What you should do | Copy out only the part that opens with the line containing "scientific name: Staphylea pinnata" and closes with the line containing "kingdom: Animalia", substituting "everyday name" for "common name" and keeping everything else the same.

(Saved data entries)
## START

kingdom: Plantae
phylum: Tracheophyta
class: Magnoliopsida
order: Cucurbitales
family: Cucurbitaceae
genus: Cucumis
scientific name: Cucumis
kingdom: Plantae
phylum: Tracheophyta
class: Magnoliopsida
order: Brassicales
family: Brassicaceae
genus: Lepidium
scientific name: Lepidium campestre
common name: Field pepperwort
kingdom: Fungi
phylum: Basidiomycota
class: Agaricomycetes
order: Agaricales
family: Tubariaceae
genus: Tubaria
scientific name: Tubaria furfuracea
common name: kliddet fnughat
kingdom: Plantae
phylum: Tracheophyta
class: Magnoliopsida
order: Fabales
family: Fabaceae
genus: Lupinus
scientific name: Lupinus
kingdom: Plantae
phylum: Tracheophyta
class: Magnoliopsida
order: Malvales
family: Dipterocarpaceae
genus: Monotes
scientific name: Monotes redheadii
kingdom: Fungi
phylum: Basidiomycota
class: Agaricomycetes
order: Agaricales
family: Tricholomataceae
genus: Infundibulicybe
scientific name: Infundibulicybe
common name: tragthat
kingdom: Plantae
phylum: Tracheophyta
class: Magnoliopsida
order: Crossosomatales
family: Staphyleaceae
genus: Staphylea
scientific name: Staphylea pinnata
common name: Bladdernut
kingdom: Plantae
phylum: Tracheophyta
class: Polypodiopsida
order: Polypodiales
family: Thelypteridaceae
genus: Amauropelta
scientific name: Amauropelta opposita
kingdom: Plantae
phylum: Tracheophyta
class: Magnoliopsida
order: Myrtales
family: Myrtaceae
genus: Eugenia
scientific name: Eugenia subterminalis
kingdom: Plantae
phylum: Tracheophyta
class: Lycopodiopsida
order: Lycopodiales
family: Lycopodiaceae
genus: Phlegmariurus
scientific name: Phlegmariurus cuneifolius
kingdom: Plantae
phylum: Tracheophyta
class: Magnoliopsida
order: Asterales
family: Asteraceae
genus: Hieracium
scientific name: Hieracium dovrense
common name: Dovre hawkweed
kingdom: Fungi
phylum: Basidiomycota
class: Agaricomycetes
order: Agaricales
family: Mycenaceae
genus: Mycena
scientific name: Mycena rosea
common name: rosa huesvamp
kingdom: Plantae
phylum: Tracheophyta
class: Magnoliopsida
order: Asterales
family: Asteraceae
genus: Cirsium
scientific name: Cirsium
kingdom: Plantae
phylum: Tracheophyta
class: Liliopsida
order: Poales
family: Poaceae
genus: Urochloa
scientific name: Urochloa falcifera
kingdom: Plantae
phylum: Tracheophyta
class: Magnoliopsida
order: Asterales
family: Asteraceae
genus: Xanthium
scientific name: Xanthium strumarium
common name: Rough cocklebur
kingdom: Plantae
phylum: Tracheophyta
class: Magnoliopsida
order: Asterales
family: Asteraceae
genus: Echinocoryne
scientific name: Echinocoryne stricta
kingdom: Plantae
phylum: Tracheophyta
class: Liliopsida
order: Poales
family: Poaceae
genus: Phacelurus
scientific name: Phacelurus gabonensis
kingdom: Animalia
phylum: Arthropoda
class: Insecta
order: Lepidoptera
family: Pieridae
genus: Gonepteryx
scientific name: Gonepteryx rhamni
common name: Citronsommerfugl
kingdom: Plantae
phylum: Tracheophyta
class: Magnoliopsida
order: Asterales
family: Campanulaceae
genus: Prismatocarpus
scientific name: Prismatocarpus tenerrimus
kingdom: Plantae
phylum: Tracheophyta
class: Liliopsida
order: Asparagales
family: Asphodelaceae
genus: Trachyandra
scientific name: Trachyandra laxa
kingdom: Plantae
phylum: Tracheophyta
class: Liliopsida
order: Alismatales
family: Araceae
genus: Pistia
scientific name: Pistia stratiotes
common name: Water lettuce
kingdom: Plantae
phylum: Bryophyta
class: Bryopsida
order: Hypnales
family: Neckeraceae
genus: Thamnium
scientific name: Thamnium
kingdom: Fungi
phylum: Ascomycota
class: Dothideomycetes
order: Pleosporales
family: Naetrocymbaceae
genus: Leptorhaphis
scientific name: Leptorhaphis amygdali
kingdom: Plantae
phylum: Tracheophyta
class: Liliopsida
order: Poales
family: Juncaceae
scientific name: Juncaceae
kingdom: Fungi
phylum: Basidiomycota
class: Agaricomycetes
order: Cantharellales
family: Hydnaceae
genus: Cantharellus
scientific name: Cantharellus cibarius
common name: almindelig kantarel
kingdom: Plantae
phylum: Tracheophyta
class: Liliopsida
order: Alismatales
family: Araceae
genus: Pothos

## END

Task output |
scientific name: Staphylea pinnata
everyday name: Bladdernut
kingdom: Plantae
phylum: Tracheophyta
class: Polypodiopsida
order: Polypodiales
family: Thelypteridaceae
genus: Amauropelta
scientific name: Amauropelta opposita
kingdom: Plantae
phylum: Tracheophyta
class: Magnoliopsida
order: Myrtales
family: Myrtaceae
genus: Eugenia
scientific name: Eugenia subterminalis
kingdom: Plantae
phylum: Tracheophyta
class: Lycopodiopsida
order: Lycopodiales
family: Lycopodiaceae
genus: Phlegmariurus
scientific name: Phlegmariurus cuneifolius
kingdom: Plantae
phylum: Tracheophyta
class: Magnoliopsida
order: Asterales
family: Asteraceae
genus: Hieracium
scientific name: Hieracium dovrense
everyday name: Dovre hawkweed
kingdom: Fungi
phylum: Basidiomycota
class: Agaricomycetes
order: Agaricales
family: Mycenaceae
genus: Mycena
scientific name: Mycena rosea
everyday name: rosa huesvamp
kingdom: Plantae
phylum: Tracheophyta
class: Magnoliopsida
order: Asterales
family: Asteraceae
genus: Cirsium
scientific name: Cirsium
kingdom: Plantae
phylum: Tracheophyta
class: Liliopsida
order: Poales
family: Poaceae
genus: Urochloa
scientific name: Urochloa falcifera
kingdom: Plantae
phylum: Tracheophyta
class: Magnoliopsida
order: Asterales
family: Asteraceae
genus: Xanthium
scientific name: Xanthium strumarium
everyday name: Rough cocklebur
kingdom: Plantae
phylum: Tracheophyta
class: Magnoliopsida
order: Asterales
family: Asteraceae
genus: Echinocoryne
scientific name: Echinocoryne stricta
kingdom: Plantae
phylum: Tracheophyta
class: Liliopsida
order: Poales
family: Poaceae
genus: Phacelurus
scientific name: Phacelurus gabonensis
kingdom: Animalia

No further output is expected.